X-rays will not show the rotator cuff, but they will reveal any evidence of arthritis, spurs within the shoulder, loose bodies, fractures from a related fall, abnormal displacement of the humerus out of the glenoid, and congenital (birth) related problems. Therefore, good quality x-rays are a must in the proper evaluation of the shoulder.

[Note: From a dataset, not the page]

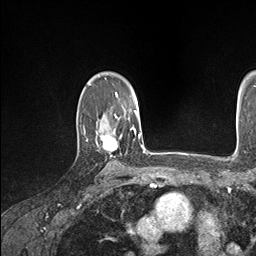
Breast MRI (dynamic contrast-enhanced), one axial slice. Position 118 of 146 along the scan axis. Cropped to one breast. Dynamic contrast-enhanced series, time point 2 of 7 at this slice position (early post-contrast). 1.5 T. TE 1.5 ms, TR 4.1 ms. 256 × 256 image matrix. Female patient.
Annotated regions visible in this slice (semi-automatically segmented with operator editing):
- enhancing-tissue mask used for the functional tumour volume (all voxels passing the contrast-enhancement thresholds inside the analysis volume; usually the tumour): box from (x=103, y=127) to (x=134, y=156) px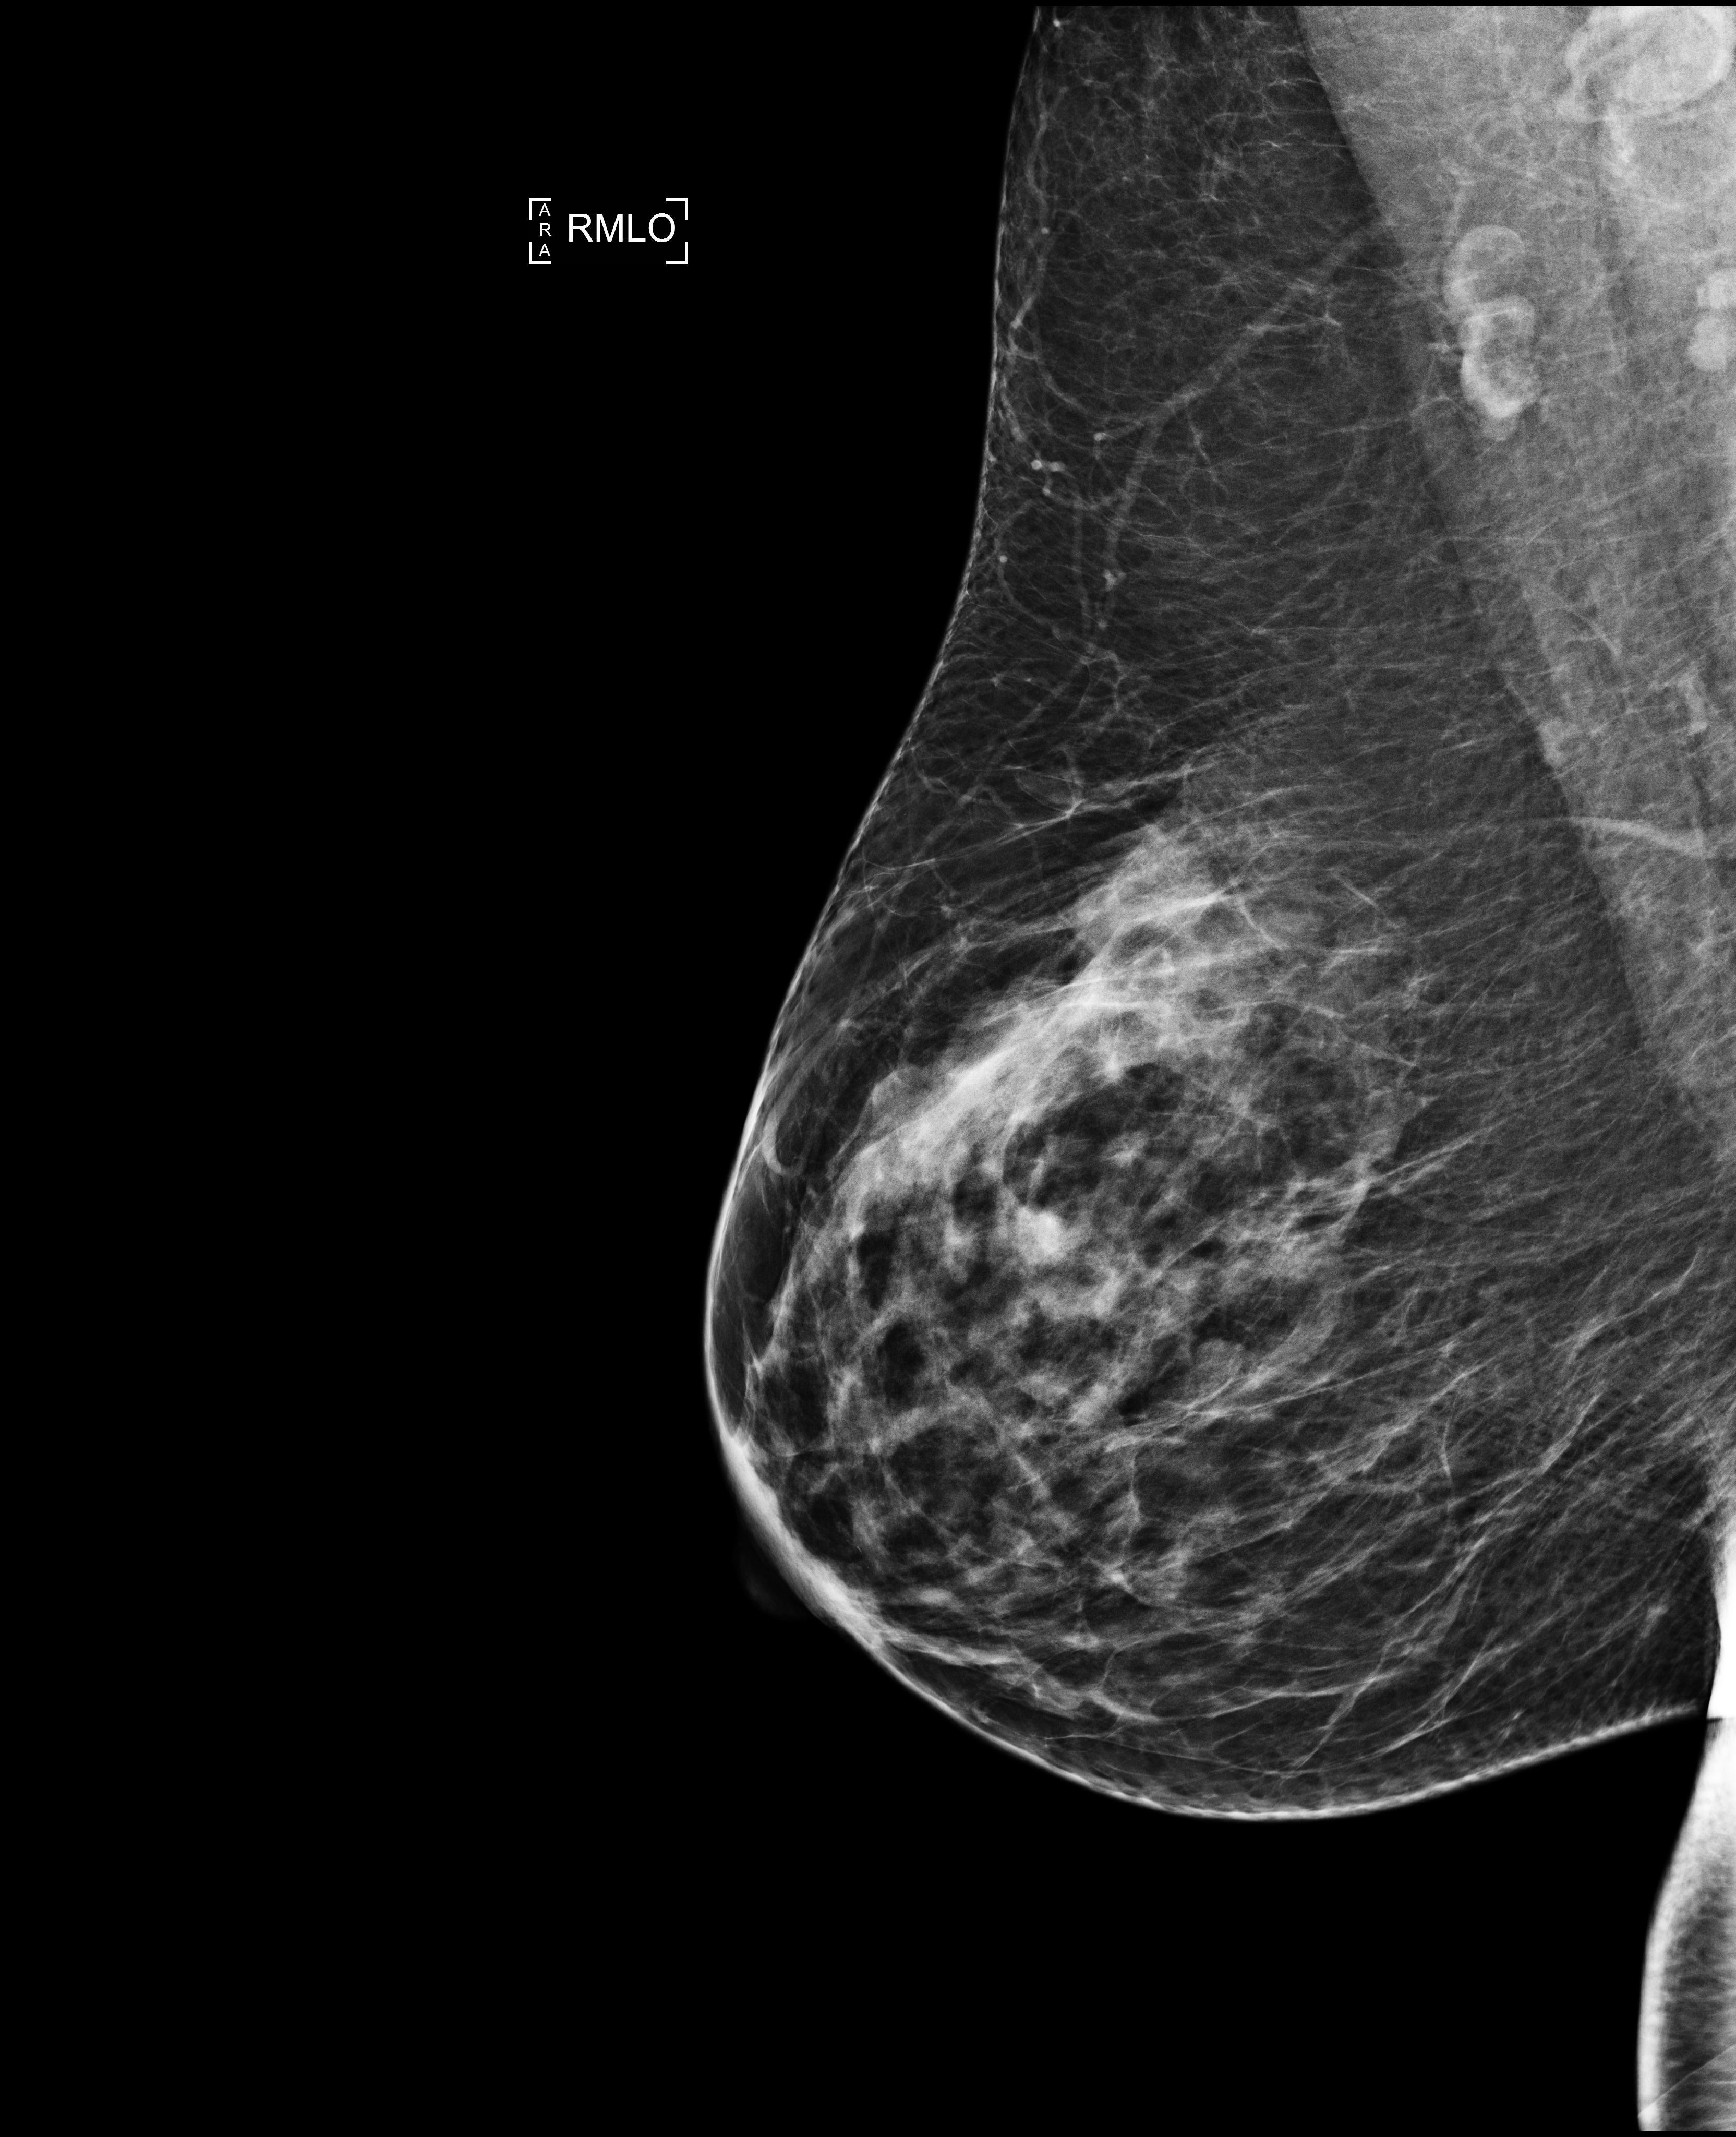
Digital mammogram (FFDM), right breast, MLO view, annual screening mammography examination. Patient aged 51 years (female).
Breast density at the screening exam (both breasts): heterogeneously dense (BI-RADS density category c). Final BI-RADS assessment for this screening round (tomosynthesis exam, both breasts): category 1. Recall: no recall after this screen.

Magnetic Resonance Imaging or MRI has allowed visualization of the soft tissues of the body, including the rotator cuff. An MRI can depict tendonitis, partial tearing, and complete tears of the rotator cuff. While an MRI is usually not required to diagnose a torn rotator cuff, it can be very helpful to determine which tendons are torn, how large the tear is, the degree of tendon retraction, the extent of muscle belly atrophy (shrinkage), and any coexisting problems.

Conservative Treatment

Many rotator cuff tears do not require surgery. Physiotherapists at SSM are trained in the rehabilitation of rotator cuff injury. Treatment may include rest, activity modification, nonsteroidal anti-inflammatory medications, and physical therapy. Physiotherapy may include heat, cold, ultrasound, electrical stimulation, massage and other modalities, but the hallmark of an effective rotator cuff rehabilitation program is therapeutic exercise. Stretching of particularly the posterior joint capsule can help the tendency of the humeral head to migrate superiorly toward the acromion with forward elevation. Strengthening of the remaining rotator cuff through resistance exercises can again help contain the humeral head within the glenoid and avoid undue pressure up on the acromion.

In patients who fail to improve with initial conservative therapy, there may be a role for judicious use of corticosteroid (“cortisone”) injection therapy in the bursa above the tendon. Your Physiotherapist can decide whether this therapy is appropriate.